The Oxford Lieder Festival is of course dominated by Lieder recitals but also offers quite a lot more. There are related instrumental offerings from pianists and chamber groups, choral contributions, masterclasses, talks from academics and practitioners, films and dramatic offerings. And there is usually a chance to hear some obscure work of the featured composer, as there was here. The second week saw six soloists and Sholto Kynoch, pianist and artistic director of the festival, perform the original piano-accompanied cantata Der Rose Pilgerfahrt (The Pilgrimage of the Rose). This 1851 setting of a fairy-tale text was once popular, but is now even more neglected than most late Schumann. Its central European folksiness has faded, but once enchanted Schumann and his contemporaries. The version for orchestra is sometimes heard, but it was this original which the composer always preferred. It is quite a rarity, ideal for a festival. And in that festival way, baritone Wolfgang Holzmair, in town for his recital and some masterclasses, took his usual seat at the top of the small hall. The eminent became the expectant.

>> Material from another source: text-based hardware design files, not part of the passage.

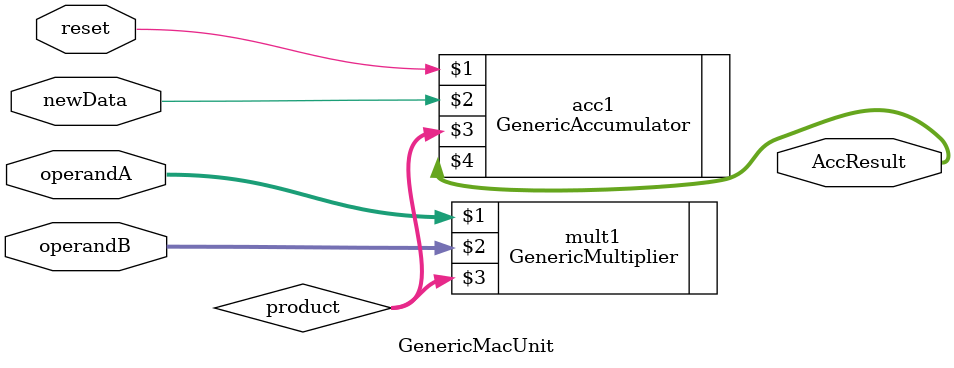
<source format=v>
`timescale 1ns / 1ps
module GenericMacUnit(reset,newData,operandA,operandB,AccResult);

parameter bitwidthA=8;
parameter bitwidthB=8;
parameter AccCycles=400;
parameter bitwidthAccRes=25;

input reset;
input newData;
input[bitwidthA-1:0] operandA; 
input[bitwidthB-1:0] operandB;
wire[bitwidthA+bitwidthB-1:0] product;
output[bitwidthAccRes-1:0] AccResult;

GenericMultiplier #(bitwidthA,bitwidthB) mult1(operandA,operandB,product);
GenericAccumulator #(bitwidthA+bitwidthB,AccCycles,bitwidthAccRes) acc1(reset,newData,product,AccResult); 

endmodule

</source>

The work’s inclusion was the suggestion of the distinguished bass Robert Holl, who sang the Gravedigger and even conducted the choruses. He also sang and recited four items in the brief and largely unnecessary first ‘half’. The other five soloists were exquisitely led by the eponymous Rose of soprano Christina Gansch, along with the tenor narration of Ben Johnson. Bethan Langford’s gorgeous mezzo made some superb contributions as well as filling in with the chorus; even Mark Stone, luxury casting for the small role of the Miller, gamely added his baritone to the small choir. The sense of mutual discovery was palpable, as was the audience’s engagement with the musical charm and the pathos of the unfolding tale. The hero was pianist Sholto Kynoch. The work is through composed, and not many pieces require the artist to play for around 70 minutes non-stop (even in Winterreise you can pause between songs). But here he has to evoke the prelapsarian settings of woodland and valley, the folk-tale events of funeral and wedding, and the evolution of a rose from flower to human to motherhood, death and a return to roseate glory in ‘Heaven’s heights’. For many this was an unexpected highlight of the festival. And as Artistic Director, Kynoch has lined up a further treat for song-lovers next October, when the Oxford Lieder Festival turns to Mahler and fin-de-siècle Vienna.